■ YOUR GOAL ■
Find and copy the lines in the records beneath this task that contain the word "label".

□ □ □ □

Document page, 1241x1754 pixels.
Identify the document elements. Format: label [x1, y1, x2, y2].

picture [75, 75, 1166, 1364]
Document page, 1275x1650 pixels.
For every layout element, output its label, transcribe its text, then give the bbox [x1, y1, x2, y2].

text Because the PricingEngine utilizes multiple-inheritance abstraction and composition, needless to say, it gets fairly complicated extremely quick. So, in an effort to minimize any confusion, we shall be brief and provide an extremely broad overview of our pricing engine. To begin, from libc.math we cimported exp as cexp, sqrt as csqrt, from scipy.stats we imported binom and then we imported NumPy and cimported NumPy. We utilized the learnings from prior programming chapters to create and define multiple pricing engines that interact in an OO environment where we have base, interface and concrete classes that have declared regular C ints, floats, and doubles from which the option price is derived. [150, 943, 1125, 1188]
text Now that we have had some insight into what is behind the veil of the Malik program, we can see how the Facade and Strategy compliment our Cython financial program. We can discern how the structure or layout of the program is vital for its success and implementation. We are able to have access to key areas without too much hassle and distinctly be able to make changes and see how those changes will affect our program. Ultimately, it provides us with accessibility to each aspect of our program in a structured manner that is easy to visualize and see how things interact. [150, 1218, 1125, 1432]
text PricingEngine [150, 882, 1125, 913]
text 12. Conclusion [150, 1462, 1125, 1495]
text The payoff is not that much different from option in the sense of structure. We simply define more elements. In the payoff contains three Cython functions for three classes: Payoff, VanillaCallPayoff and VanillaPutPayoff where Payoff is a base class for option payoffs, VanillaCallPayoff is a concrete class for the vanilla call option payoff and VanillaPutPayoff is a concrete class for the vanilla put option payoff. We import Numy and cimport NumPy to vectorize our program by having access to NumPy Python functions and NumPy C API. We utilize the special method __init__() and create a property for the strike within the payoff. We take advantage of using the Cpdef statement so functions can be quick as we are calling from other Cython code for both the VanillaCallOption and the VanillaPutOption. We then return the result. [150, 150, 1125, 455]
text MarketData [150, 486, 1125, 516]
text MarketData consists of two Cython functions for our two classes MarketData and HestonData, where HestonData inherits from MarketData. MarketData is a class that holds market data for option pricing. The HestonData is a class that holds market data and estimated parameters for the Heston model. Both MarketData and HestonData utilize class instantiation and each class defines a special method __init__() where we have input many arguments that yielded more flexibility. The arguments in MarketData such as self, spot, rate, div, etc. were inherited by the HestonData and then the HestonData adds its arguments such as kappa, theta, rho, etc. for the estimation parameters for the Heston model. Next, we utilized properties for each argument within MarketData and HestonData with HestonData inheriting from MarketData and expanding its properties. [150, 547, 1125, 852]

□ □ □ □

■ RESPONSE TO THE TASK ■
Identify the document elements. Format: label [x1, y1, x2, y2].
For every layout element, output its label, transcribe its text, then give the bbox [x1, y1, x2, y2].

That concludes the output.